:: Reading text

Game day. No
matter the sport, there are certain key elements that remain essential
for entertaining: Great Friends + Excellent Food + Cold Beer = Perfection.
Of course, having a 60-inch flat screen with surround sound and
comfortable seating for all of your guests always helps.
The fall season
provides ample opportunity for us to share in this tradition. These
days, football isn’t just a weekend sport. Add in a Monday
or Thursday night game, and it seems like I can’t turn on the
television without catching players battling it out on the gridiron.
Basically, right now we’ve got plenty of reasons/excuses to
watch sports and hang out with friends. Life is good.
If you want
to be the MVP amongst the crowd, you’d better bring your A
game in the food department. I know where your thoughts are headed
– game day should be about enjoying the game with friends.
Who really wants to spend all of their time in the kitchen? You
don’t. Me neither.
serving chips and salsa, frozen pizza, and TGI Friday’s frozen
appetizers won’t score you enough points to win in overtime.
With that said, I don’t want to come off sounding like a food
snob. I understand that certain foods should and will always be
game day favorites: wings, pizza, hamburgers, brats, etc. So relax;
I’m not here to break tradition. Instead, I’d like to
offer up one of my favorite foods for game day . . . soup. Yes,
you heard me.
Why soup? I’m
glad you asked. First things first – it’s cold outside.
There’s nothing like a hearty soup served with hot crusty bread
to fight back the chill of autumn. Second – you want to watch
the game. All of these recipes can be prepared well in advance of
kickoff, allowing you to focus your attention on the game while
guests help themselves to your masterpiece. Third – keep it
simple. One pot, a solid knife, a can opener, and a cutting board
are all you will need to tackle (no pun intended) these recipes.
Last – it’s what the players eat – or at least Donovan
McNabb gets paid to do so.

::::

- Short exercise: According to the game day text, what is the first reason given for serving soup? Rely only on the game day text for the answer.

:: Material shown

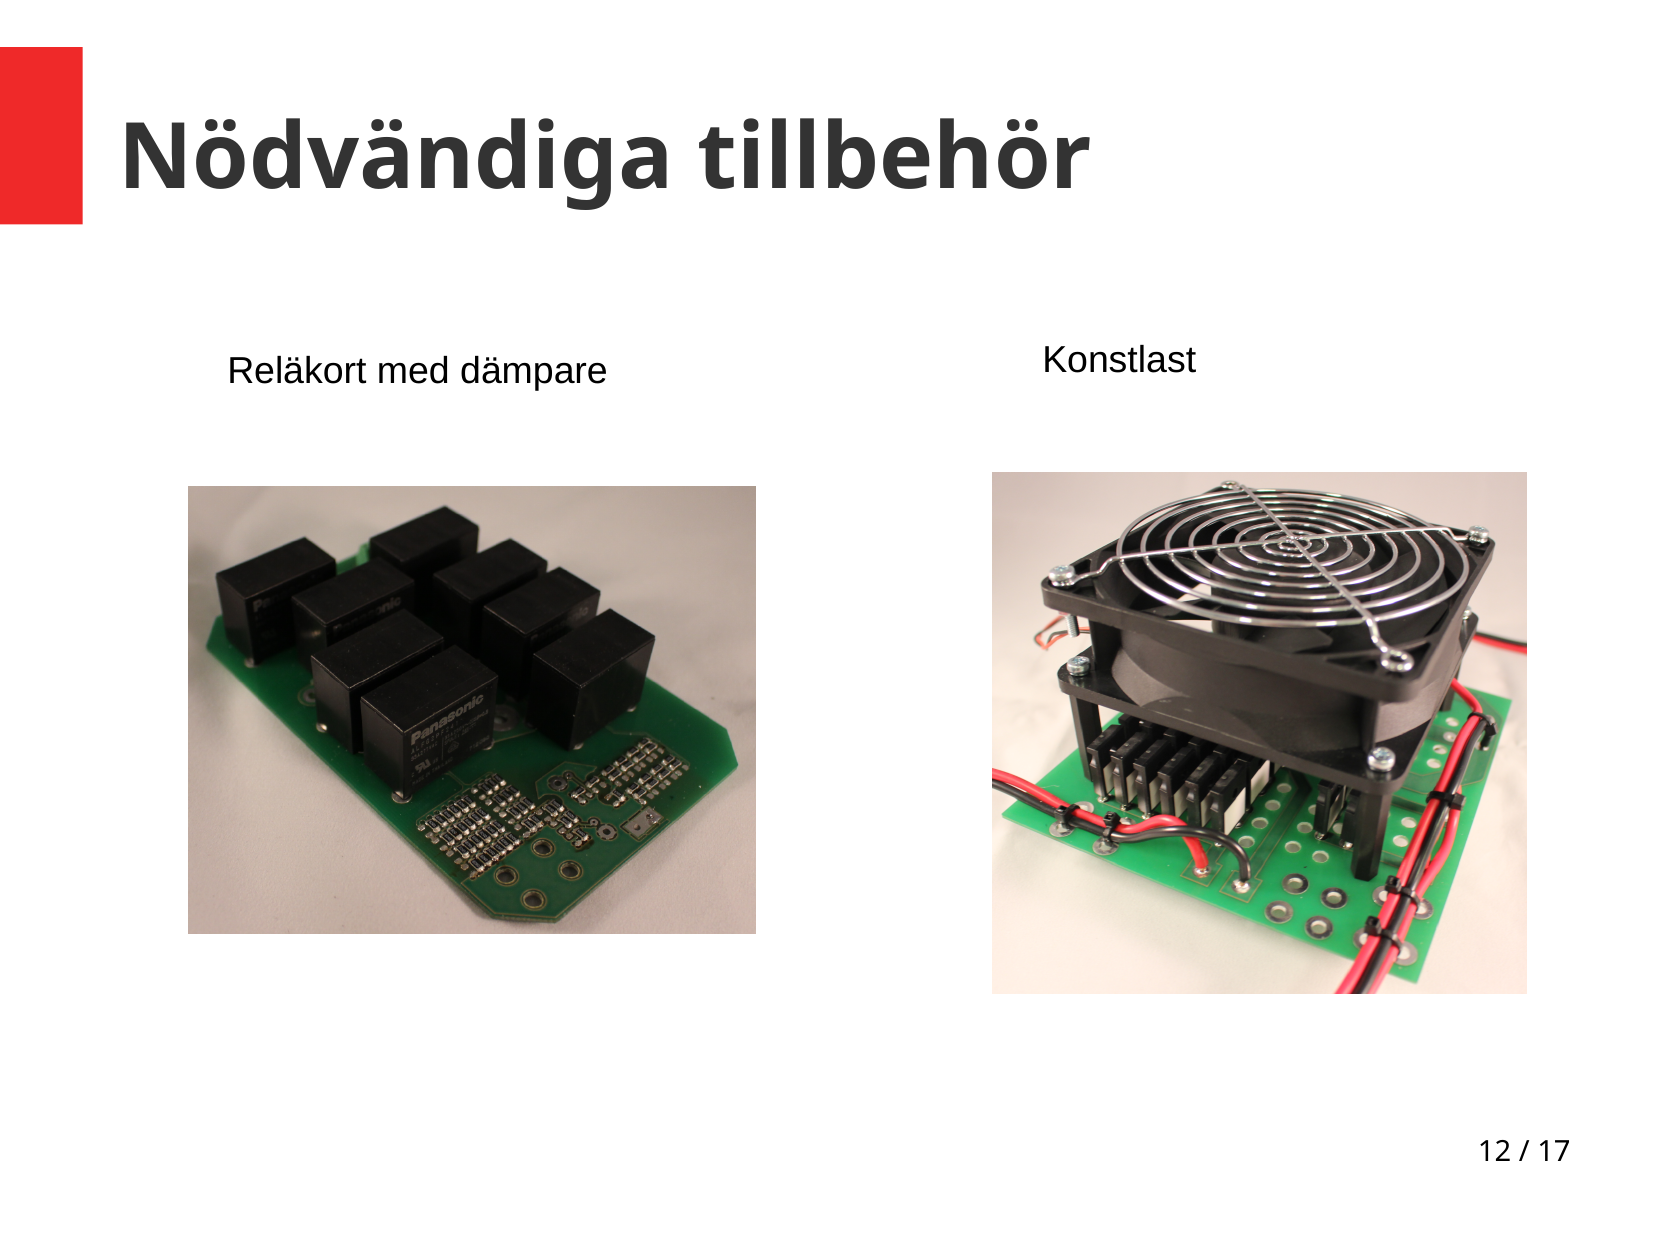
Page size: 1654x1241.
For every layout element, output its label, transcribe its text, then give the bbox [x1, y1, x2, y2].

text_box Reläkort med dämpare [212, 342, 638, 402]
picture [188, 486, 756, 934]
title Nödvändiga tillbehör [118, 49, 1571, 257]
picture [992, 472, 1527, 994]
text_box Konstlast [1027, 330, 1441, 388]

::::

- Result of this exercise: It's cold outside.